O levantamento ouviu 2.004 pessoas em 139 municípios brasileiros e tem margem de erro de dois pontos percentuais para mais ou para menos, mostrando que, apesar de o apoio à redução continuar majoritário, o índice atual é o menor registrado desde o início da série histórica do instituto, em 2003, quando 84% dos brasileiros defendiam a medida.

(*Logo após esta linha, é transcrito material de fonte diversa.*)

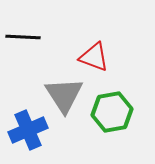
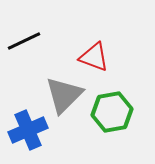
black line: moved 1 px right, 4 px down; rotated 28 degrees counterclockwise
gray triangle: rotated 18 degrees clockwise
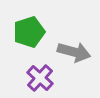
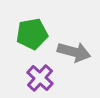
green pentagon: moved 3 px right, 2 px down; rotated 8 degrees clockwise
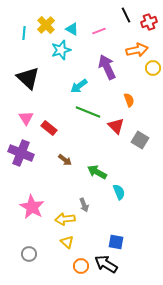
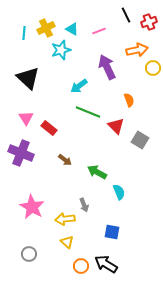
yellow cross: moved 3 px down; rotated 18 degrees clockwise
blue square: moved 4 px left, 10 px up
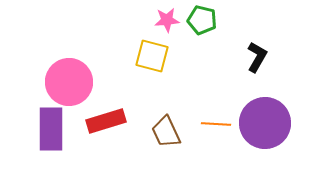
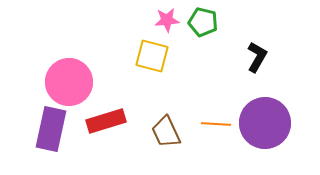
green pentagon: moved 1 px right, 2 px down
purple rectangle: rotated 12 degrees clockwise
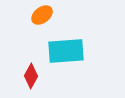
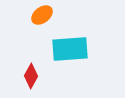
cyan rectangle: moved 4 px right, 2 px up
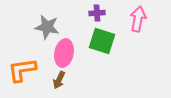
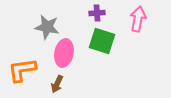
brown arrow: moved 2 px left, 4 px down
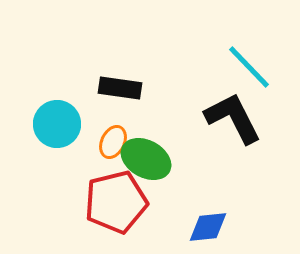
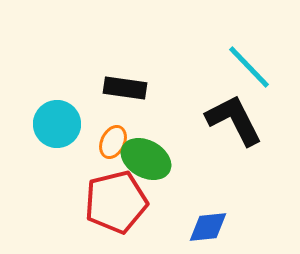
black rectangle: moved 5 px right
black L-shape: moved 1 px right, 2 px down
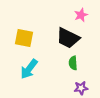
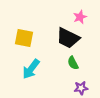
pink star: moved 1 px left, 2 px down
green semicircle: rotated 24 degrees counterclockwise
cyan arrow: moved 2 px right
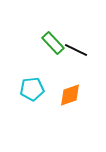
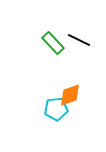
black line: moved 3 px right, 10 px up
cyan pentagon: moved 24 px right, 20 px down
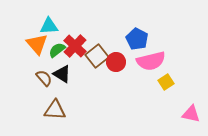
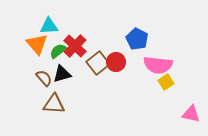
green semicircle: moved 1 px right, 1 px down
brown square: moved 1 px right, 7 px down
pink semicircle: moved 7 px right, 4 px down; rotated 20 degrees clockwise
black triangle: rotated 48 degrees counterclockwise
brown triangle: moved 1 px left, 6 px up
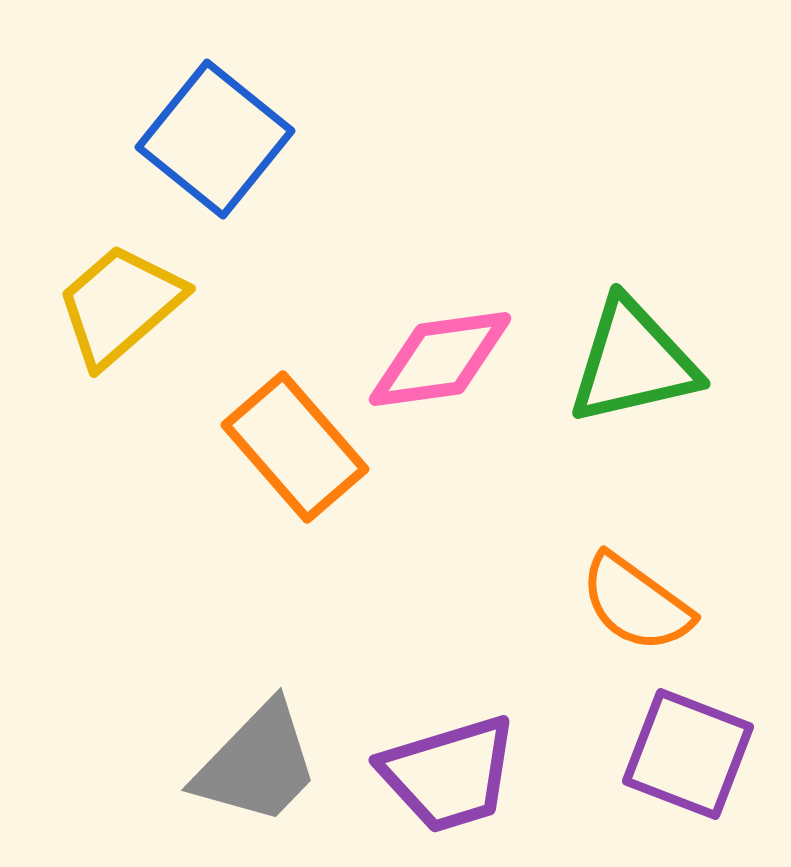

De acordo com a série histórica do Datafolha, o maior percentual de apoio foi registrado em 2015, quando 87% dos entrevistados se posicionaram a favor da redução da maioridade penal, enquanto, em comparação com o último levantamento sobre o tema, realizado em 2018, houve queda de cinco pontos percentuais no apoio à proposta.

O tema voltou a ganhar força nas últimas semanas após a Comissão de Constituição e Justiça da Câmara dos Deputados aprovar, por 44 votos a 18, a admissibilidade de proposta que reduz a maioridade penal dos atuais 18 para 16 anos, etapa que analisa se a matéria pode tramitar do ponto de vista constitucional, antes da criação de uma comissão especial e de uma eventual votação em plenário.

Segundo a Câmara dos Deputados, a análise na CCJ representa apenas o primeiro passo da tramitação, já que a proposta ainda precisa passar por uma comissão especial e, caso avance, será submetida ao plenário da Câmara, onde uma Proposta de Emenda à Constituição depende de aprovação em dois turnos de votação.

Atualmente, a Constituição Federal estabelece que a maioridade penal no Brasil é de 18 anos, fazendo com que adolescentes abaixo dessa idade respondam por atos infracionais conforme as regras previstas no Estatuto da Criança e do Adolescente, que prevê medidas socioeducativas em vez das penas aplicadas pelo sistema penal comum.

O apoio à redução aparece de forma majoritária em diferentes segmentos da população, incluindo homens, mulheres, jovens, idosos e eleitores de diferentes posições políticas, embora o debate siga dividindo especialistas, parlamentares e entidades da sociedade civil, que discutem tanto os efeitos da medida sobre a segurança pública quanto seus impactos no sistema socioeducativo e no sistema prisional brasileiro.